Police union President Eugene Grattan explained that while regular union meetings are often held at different times to accommodate officers on all shifts, the same does not hold true for special meetings such as the one Wednesday. According to the union, on-duty officers are not permitted to leave work to attend union meetings, meaning they could not have attended had they wanted to.

"If guys could have taken off, they would have," Grattan said. "We're not punishing them. People put a motion on the floor, it's voted on and that's how it is. If it was that important, they would have been there."

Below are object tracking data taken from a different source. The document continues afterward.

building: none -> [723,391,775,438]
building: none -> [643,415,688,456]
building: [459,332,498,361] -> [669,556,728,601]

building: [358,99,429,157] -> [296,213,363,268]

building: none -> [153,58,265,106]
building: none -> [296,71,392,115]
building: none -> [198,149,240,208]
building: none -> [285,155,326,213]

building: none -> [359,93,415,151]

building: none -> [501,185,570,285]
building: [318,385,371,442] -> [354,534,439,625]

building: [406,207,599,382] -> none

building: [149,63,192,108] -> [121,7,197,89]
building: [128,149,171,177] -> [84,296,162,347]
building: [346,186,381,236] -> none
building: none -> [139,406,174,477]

In temporarily eliminating off-duty work for the 200 to 300 officers who are eligible, Grattan said the union is trying to promote solidarity in a time of crisis. As well, he said, it will become apparent to the public that the police bureau is understaffed, as the union has contended.

As an example, Grattan said the officers who work weekend "details," or off-duty assignments, on the South Side's busy Carson Street provide a visible deterrent to crime. Even though they are not responding to 911 calls, if there is a crime on the street, the officers are obligated to get involved.

Taking away the 10 to 15 officers moonlighting on Carson Street on a Saturday night leaves the seven to nine officers normally on patrol on the South Side at that time without the added manpower. Bar and nightclub personnel are already taking notice.

"The owners are starting to call certain guys [who moonlight]," Grattan said. "Now they know it's a public safety issue. ... The owners of these places are going to start telling the mayor we need more police."

Hlavac, who said he impulsively proposed cutting back voluntary overtime, said opting out of moonlighting was better than calling off sick en masse or participating in a work slowdown.

"It's a matter of union solidarity. It's a matter of showing the public that we're sticking together. And it's a matter of showing the mayor we're sticking together," Hlavac said.

He added that certain off-duty assignments might be exempt from the moonlighting ban.

"Lots of officers expressed last night that it might be wise that the neighborhood details, some of the bars, some of the things that directly affect public safety, some of the grocery stores, might still go on," Hlavac said. "We're not doing this to hurt the public safety."

Police Chief Robert W. McNeilly said groups that normally hire off-duty officers will instead hire security guards. Whether they will be effective, the chief said, remains to be seen.

"I can understand the officers wanting to feel united on some front. I guess this is just the route they chose," McNeilly said. "None of the officers working details answer police calls for service, so that won't impact calls for service."

Grattan said the motion to stop moonlighting was passed unanimously. At least one officer, however, who attended the meeting but was not present for the vote disagreed with the decision.

"Canceling off-duty details was an impulsive move. It impacts backup for on-duty cops, public safety, officer income and FOP credibility," said Officer Chuck Bosetti of the Hill District station. "All unions strive for a unified image, but pay details were not on Wednesday's agenda, so most cops had no input."